> **ASSIGNMENT**
Could you repeat all of the entries exactly, leaving out any pictures?

> **EXERCISE INPUT**
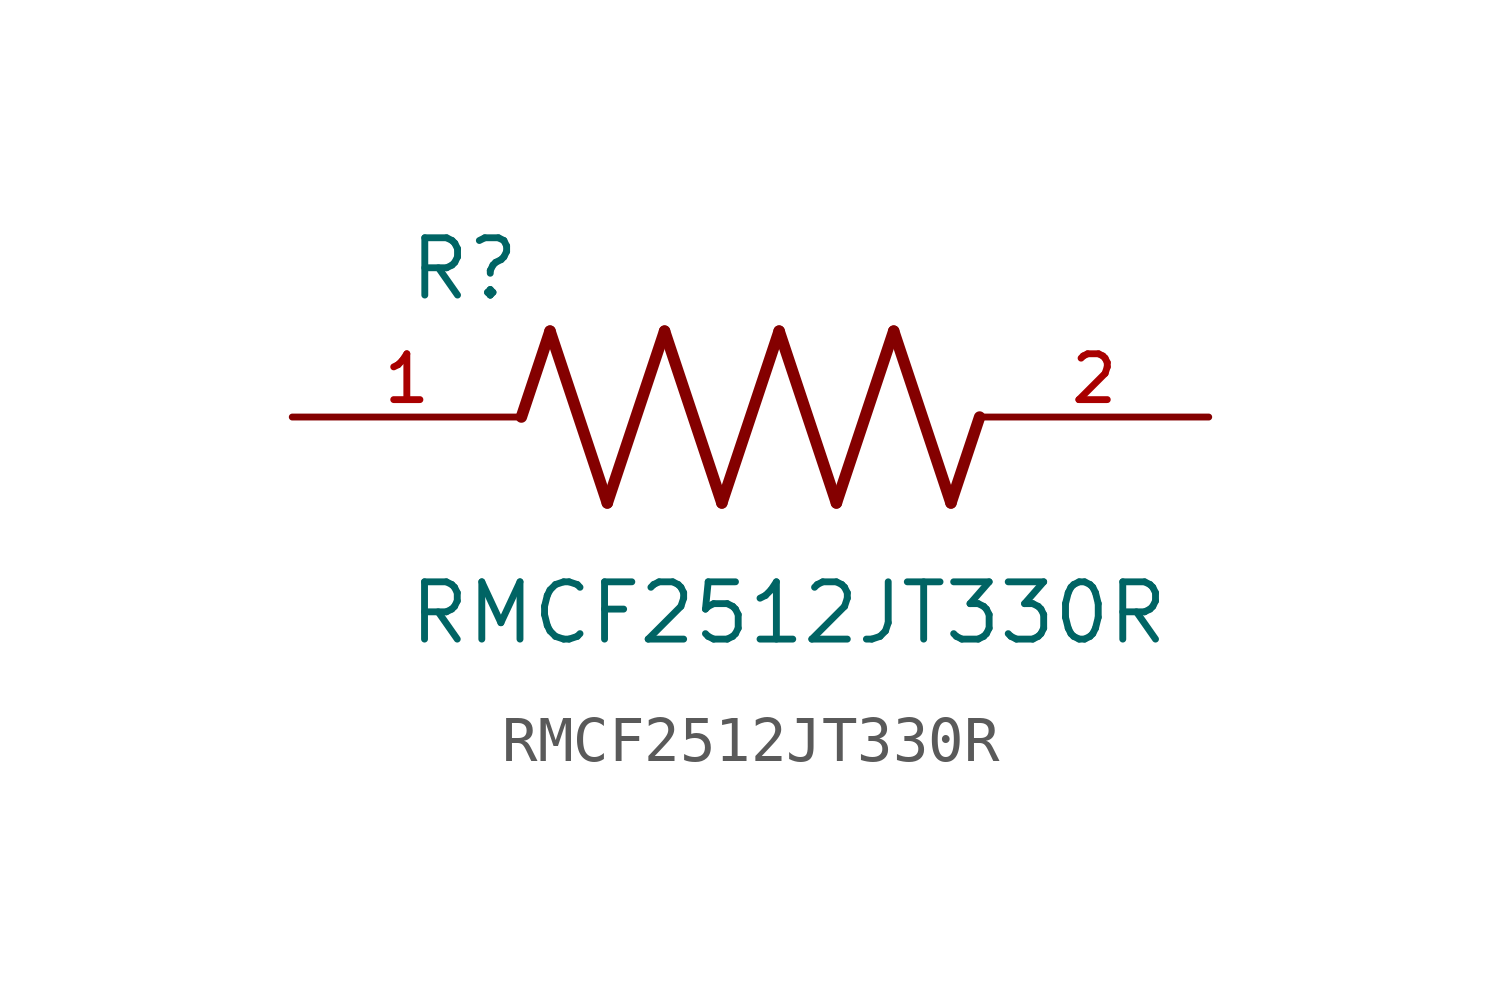
<source format=kicad_sym>
(kicad_symbol_lib
  (version 20211014)
  (generator kicad_symbol_editor)
  (symbol "RMCF2512JT330R"
    (pin_names
      (offset 1.016))
    (property "Reference" "R"
      (at -7.624 2.541 0)
      (effects (font (size 1.27 1.27)) (justify bottom left)))
    (property "Value" "RMCF2512JT330R"
      (at -7.63 -5.087 0)
      (effects (font (size 1.27 1.27)) (justify bottom left)))
    (symbol "RMCF2512JT330R_0_0"
      (polyline (pts (xy -5.08 0.0) (xy -4.445 1.905)) (stroke (width 0.254)))
      (polyline (pts (xy -4.445 1.905) (xy -3.175 -1.905)) (stroke (width 0.254)))
      (polyline (pts (xy -3.175 -1.905) (xy -1.905 1.905)) (stroke (width 0.254)))
      (polyline (pts (xy -1.905 1.905) (xy -0.635 -1.905)) (stroke (width 0.254)))
      (polyline (pts (xy -0.635 -1.905) (xy 0.635 1.905)) (stroke (width 0.254)))
      (polyline (pts (xy 0.635 1.905) (xy 1.905 -1.905)) (stroke (width 0.254)))
      (polyline (pts (xy 1.905 -1.905) (xy 3.175 1.905)) (stroke (width 0.254)))
      (polyline (pts (xy 3.175 1.905) (xy 4.445 -1.905)) (stroke (width 0.254)))
      (polyline (pts (xy 4.445 -1.905) (xy 5.08 0.0)) (stroke (width 0.254)))
      (pin passive line (at -10.16 0.0 0) (length 5.08) (name "~" (effects (font (size 1.016 1.016)))) (number "1" (effects (font (size 1.016 1.016)))))
      (pin passive line (at 10.16 0.0 180.0) (length 5.08) (name "~" (effects (font (size 1.016 1.016)))) (number "2" (effects (font (size 1.016 1.016))))))))
</source>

> **WRITTEN RESPONSE**
<source format=kicad_sym>
(kicad_symbol_lib
  (version 20211014)
  (generator kicad_symbol_editor)
  (symbol "RMCF2512JT330R"
    (pin_names
      (offset 1.016))
    (property "Reference" "R"
      (at -7.624 2.541 0)
      (effects (font (size 1.27 1.27)) (justify bottom left)))
    (property "Value" "RMCF2512JT330R"
      (at -7.63 -5.087 0)
      (effects (font (size 1.27 1.27)) (justify bottom left)))
    (symbol "RMCF2512JT330R_0_0"
      (polyline (pts (xy -5.08 0.0) (xy -4.445 1.905)) (stroke (width 0.254)))
      (polyline (pts (xy -4.445 1.905) (xy -3.175 -1.905)) (stroke (width 0.254)))
      (polyline (pts (xy -3.175 -1.905) (xy -1.905 1.905)) (stroke (width 0.254)))
      (polyline (pts (xy -1.905 1.905) (xy -0.635 -1.905)) (stroke (width 0.254)))
      (polyline (pts (xy -0.635 -1.905) (xy 0.635 1.905)) (stroke (width 0.254)))
      (polyline (pts (xy 0.635 1.905) (xy 1.905 -1.905)) (stroke (width 0.254)))
      (polyline (pts (xy 1.905 -1.905) (xy 3.175 1.905)) (stroke (width 0.254)))
      (polyline (pts (xy 3.175 1.905) (xy 4.445 -1.905)) (stroke (width 0.254)))
      (polyline (pts (xy 4.445 -1.905) (xy 5.08 0.0)) (stroke (width 0.254)))
      (pin passive line (at -10.16 0.0 0) (length 5.08) (name "~" (effects (font (size 1.016 1.016)))) (number "1" (effects (font (size 1.016 1.016)))))
      (pin passive line (at 10.16 0.0 180.0) (length 5.08) (name "~" (effects (font (size 1.016 1.016)))) (number "2" (effects (font (size 1.016 1.016))))))))
</source>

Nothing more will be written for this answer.